--- Stored data Enclosed Below ---

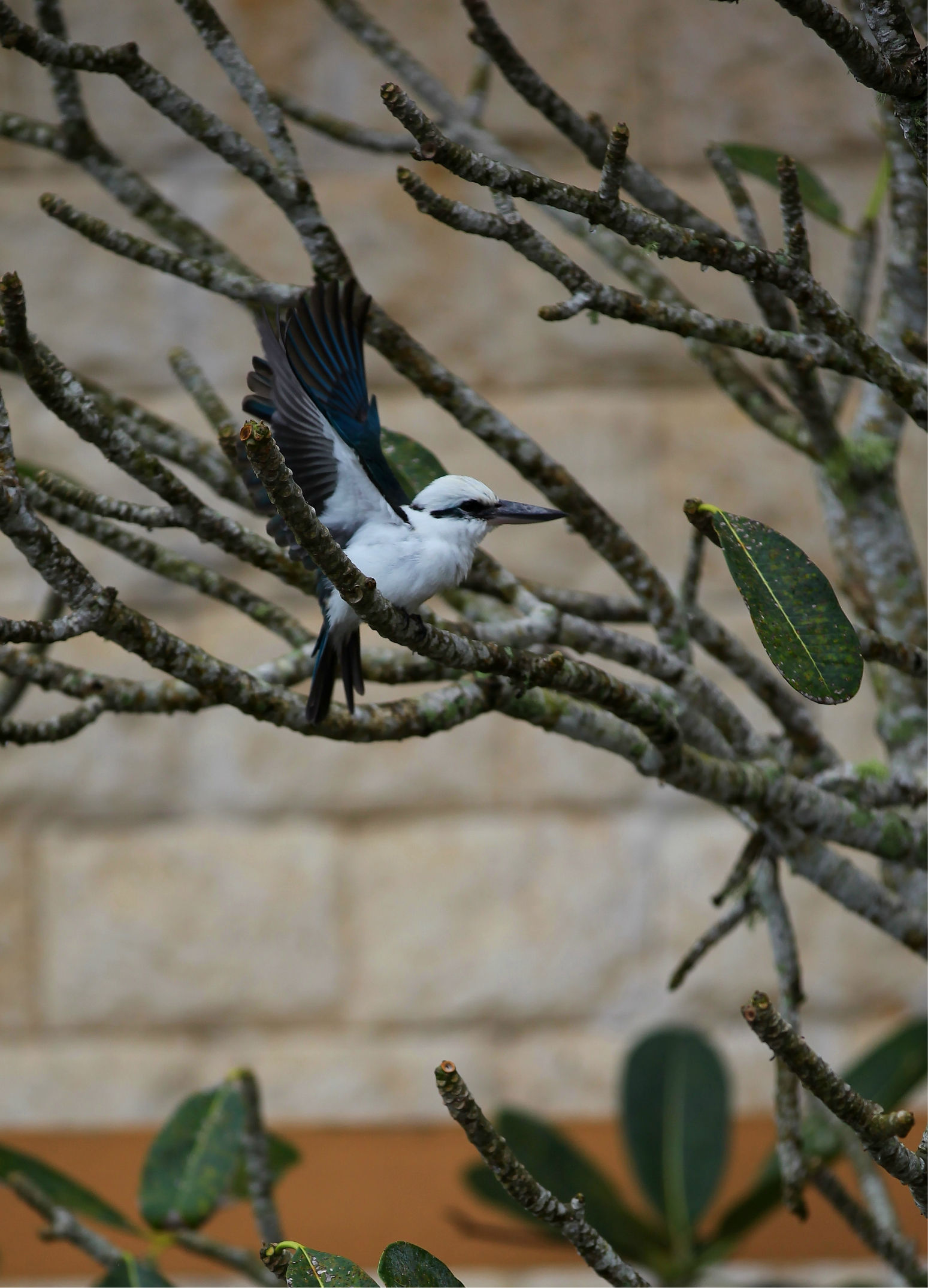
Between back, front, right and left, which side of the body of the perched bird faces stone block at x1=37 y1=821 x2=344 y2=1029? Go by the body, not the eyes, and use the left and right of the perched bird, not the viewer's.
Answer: left

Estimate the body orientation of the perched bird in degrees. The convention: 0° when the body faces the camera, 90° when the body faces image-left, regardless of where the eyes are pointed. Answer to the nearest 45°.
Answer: approximately 270°

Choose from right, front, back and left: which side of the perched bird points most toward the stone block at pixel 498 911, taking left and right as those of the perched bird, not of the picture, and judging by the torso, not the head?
left
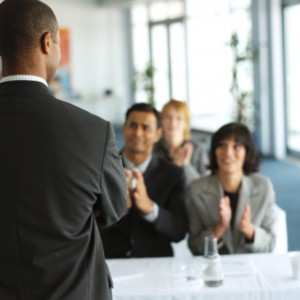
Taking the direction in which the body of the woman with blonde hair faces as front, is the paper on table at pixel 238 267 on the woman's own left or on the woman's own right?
on the woman's own left

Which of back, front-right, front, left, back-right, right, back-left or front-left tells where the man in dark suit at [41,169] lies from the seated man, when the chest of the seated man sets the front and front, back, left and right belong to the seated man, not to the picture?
front-left

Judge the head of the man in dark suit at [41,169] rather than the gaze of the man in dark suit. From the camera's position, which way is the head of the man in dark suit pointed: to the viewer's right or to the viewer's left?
to the viewer's right

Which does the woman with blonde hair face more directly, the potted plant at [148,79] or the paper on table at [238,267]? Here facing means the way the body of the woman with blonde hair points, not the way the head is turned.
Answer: the paper on table

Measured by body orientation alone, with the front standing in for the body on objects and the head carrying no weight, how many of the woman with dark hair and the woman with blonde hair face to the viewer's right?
0

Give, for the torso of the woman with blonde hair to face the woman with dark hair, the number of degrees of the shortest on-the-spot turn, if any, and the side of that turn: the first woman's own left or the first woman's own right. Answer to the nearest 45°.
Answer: approximately 45° to the first woman's own left

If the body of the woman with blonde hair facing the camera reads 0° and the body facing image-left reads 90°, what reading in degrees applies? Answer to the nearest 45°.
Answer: approximately 45°

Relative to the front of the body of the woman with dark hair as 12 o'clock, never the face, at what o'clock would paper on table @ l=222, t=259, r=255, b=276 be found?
The paper on table is roughly at 12 o'clock from the woman with dark hair.

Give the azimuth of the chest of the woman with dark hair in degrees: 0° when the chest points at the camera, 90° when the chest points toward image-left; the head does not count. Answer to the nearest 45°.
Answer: approximately 0°

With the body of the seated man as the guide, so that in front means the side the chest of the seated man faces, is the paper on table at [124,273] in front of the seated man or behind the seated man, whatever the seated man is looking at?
in front

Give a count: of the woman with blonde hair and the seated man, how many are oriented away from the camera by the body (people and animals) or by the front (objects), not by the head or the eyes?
0

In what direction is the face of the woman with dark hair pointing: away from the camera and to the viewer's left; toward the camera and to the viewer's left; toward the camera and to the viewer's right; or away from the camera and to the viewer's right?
toward the camera and to the viewer's left
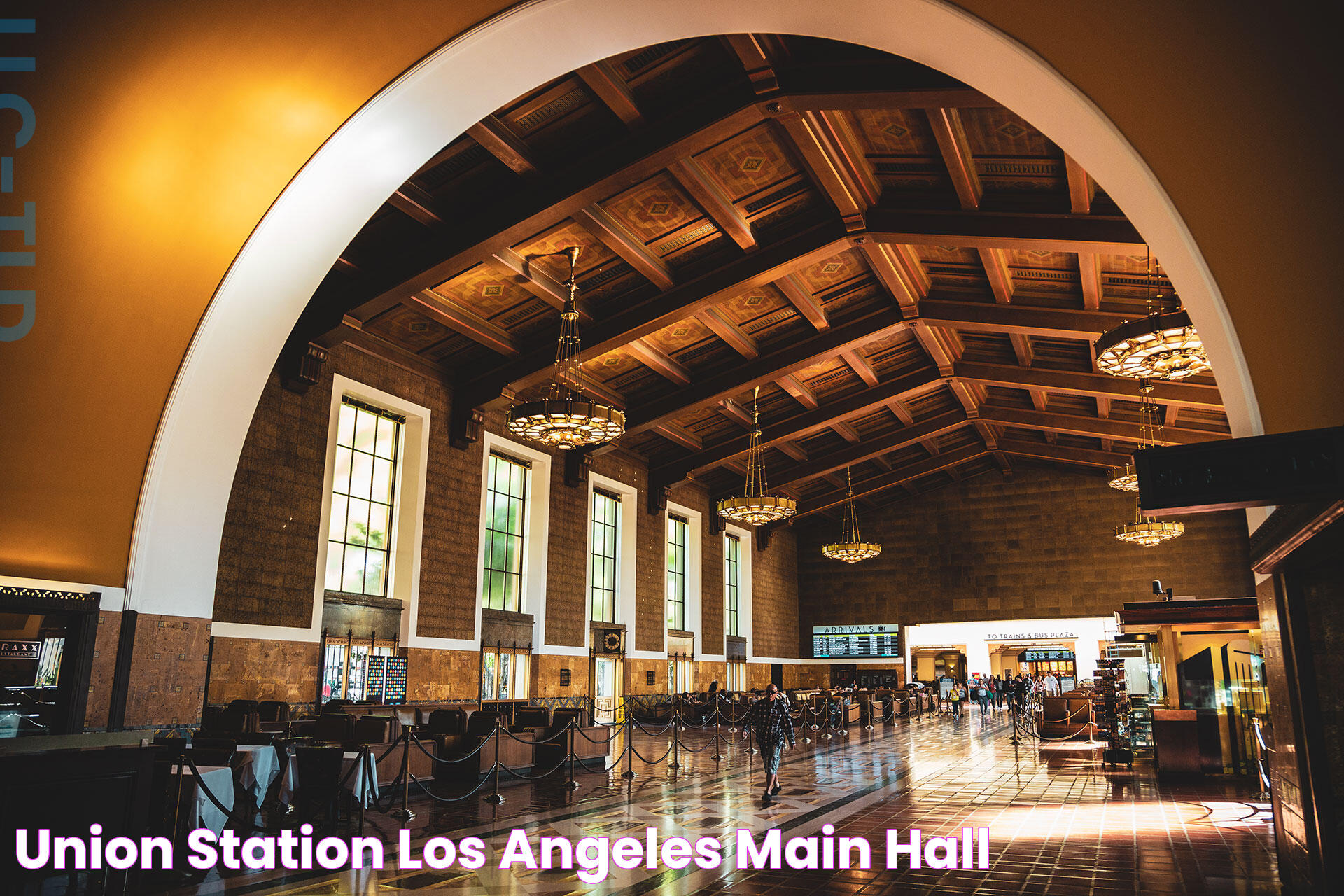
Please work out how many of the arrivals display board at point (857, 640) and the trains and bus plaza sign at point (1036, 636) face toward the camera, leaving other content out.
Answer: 2

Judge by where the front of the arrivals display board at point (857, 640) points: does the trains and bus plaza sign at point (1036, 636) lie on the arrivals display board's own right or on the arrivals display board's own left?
on the arrivals display board's own left

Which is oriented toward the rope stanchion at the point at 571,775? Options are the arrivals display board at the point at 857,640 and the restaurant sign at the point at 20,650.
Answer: the arrivals display board

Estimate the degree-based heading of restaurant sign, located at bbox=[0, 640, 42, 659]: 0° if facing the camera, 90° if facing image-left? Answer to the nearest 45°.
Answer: approximately 0°

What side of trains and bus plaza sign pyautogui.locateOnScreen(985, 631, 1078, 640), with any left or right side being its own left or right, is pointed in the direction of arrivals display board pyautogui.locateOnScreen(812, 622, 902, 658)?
right

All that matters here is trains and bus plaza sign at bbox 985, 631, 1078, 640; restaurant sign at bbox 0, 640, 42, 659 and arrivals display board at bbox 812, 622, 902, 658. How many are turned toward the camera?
3

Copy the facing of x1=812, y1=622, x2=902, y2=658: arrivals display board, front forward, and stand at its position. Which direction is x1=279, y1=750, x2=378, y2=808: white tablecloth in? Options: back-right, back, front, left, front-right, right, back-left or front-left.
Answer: front

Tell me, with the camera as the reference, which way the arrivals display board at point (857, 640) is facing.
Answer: facing the viewer

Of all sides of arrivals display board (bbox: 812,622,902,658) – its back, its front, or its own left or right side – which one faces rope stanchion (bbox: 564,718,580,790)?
front

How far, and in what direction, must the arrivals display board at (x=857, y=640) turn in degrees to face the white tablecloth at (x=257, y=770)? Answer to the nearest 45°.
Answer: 0° — it already faces it

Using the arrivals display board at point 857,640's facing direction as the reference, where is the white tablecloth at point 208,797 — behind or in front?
in front

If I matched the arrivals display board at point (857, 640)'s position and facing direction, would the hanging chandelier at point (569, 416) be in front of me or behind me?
in front

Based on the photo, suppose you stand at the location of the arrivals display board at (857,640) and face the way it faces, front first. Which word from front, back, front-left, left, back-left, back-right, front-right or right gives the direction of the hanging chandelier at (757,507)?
front

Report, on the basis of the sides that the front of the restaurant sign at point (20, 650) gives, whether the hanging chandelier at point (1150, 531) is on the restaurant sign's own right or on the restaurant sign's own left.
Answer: on the restaurant sign's own left
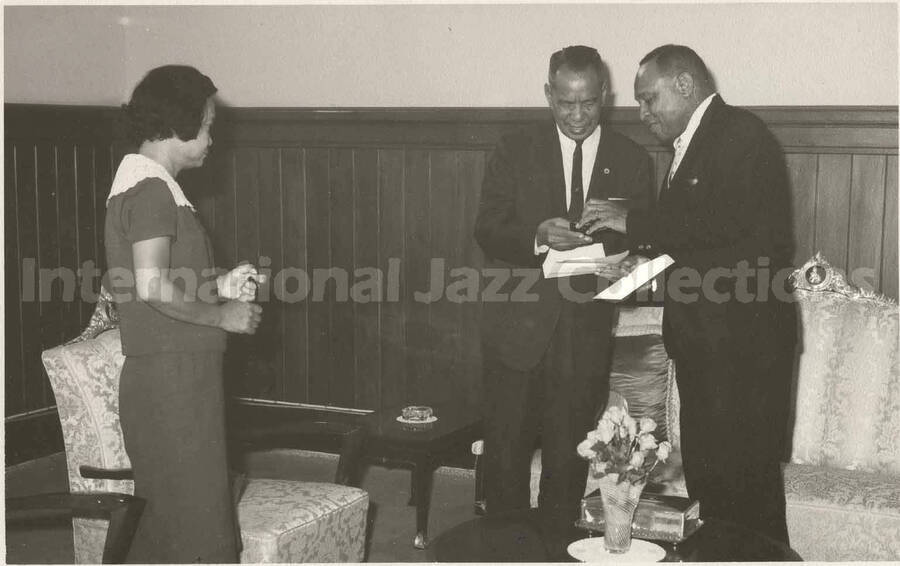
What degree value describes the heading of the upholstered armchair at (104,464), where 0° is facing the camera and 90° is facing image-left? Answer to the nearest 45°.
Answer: approximately 315°

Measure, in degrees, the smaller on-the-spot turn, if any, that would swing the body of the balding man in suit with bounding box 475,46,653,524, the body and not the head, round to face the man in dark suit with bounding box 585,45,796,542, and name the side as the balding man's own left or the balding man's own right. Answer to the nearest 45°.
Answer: approximately 45° to the balding man's own left

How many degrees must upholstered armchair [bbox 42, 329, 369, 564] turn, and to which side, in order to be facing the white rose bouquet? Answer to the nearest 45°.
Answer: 0° — it already faces it

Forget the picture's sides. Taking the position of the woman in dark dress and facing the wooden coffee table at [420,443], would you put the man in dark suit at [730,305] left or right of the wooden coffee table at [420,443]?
right

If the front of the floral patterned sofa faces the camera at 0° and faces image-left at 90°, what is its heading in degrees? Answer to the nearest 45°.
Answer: approximately 0°

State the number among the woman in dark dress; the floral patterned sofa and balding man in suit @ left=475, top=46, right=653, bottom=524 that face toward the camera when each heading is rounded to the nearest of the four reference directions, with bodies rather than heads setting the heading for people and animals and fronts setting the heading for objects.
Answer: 2

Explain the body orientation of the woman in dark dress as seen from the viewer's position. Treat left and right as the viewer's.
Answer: facing away from the viewer and to the right of the viewer

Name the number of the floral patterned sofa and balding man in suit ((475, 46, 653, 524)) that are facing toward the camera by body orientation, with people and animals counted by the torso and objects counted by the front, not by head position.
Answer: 2

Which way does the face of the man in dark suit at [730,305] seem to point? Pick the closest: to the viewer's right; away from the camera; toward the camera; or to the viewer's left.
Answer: to the viewer's left
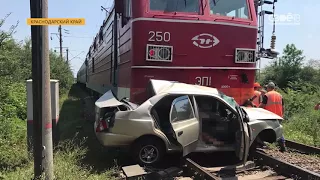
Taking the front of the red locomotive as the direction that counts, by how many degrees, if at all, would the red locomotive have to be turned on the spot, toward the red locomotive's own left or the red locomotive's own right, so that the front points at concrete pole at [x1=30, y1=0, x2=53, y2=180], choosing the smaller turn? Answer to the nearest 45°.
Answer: approximately 90° to the red locomotive's own right

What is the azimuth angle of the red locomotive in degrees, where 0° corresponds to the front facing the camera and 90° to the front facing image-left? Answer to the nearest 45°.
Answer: approximately 315°

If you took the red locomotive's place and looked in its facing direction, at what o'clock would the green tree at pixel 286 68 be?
The green tree is roughly at 8 o'clock from the red locomotive.

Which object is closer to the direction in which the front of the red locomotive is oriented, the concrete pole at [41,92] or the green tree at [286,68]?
the concrete pole
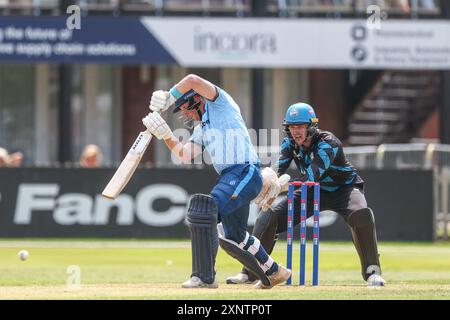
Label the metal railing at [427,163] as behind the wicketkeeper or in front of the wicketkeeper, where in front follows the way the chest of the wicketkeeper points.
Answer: behind

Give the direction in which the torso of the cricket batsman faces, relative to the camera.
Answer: to the viewer's left

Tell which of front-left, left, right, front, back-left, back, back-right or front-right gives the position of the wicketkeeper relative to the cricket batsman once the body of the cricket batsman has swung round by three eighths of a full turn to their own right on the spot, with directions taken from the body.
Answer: front

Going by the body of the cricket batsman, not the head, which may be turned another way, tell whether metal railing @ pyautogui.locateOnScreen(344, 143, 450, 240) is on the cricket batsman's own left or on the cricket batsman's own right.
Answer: on the cricket batsman's own right

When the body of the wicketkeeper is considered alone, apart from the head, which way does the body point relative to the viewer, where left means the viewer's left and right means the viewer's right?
facing the viewer and to the left of the viewer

--- End of Enclosed Stored data ---

• [Exercise prompt]
Can you return, unchanged, the records from the line containing "Judge the head" through the line containing "Answer: the paper on table"?

• [Task result]
Judge the head of the man in dark suit at [41,169] rather than the gaze of the man in dark suit. From the camera's position, which way is the head of the man in dark suit pointed: to the viewer's right or to the viewer's left?
to the viewer's right

Which does the woman with blonde hair face more directly, the potted plant at [148,79] or the paper on table at [238,267]? Here facing means the way the body of the woman with blonde hair points, not the way the head is turned.
Answer: the paper on table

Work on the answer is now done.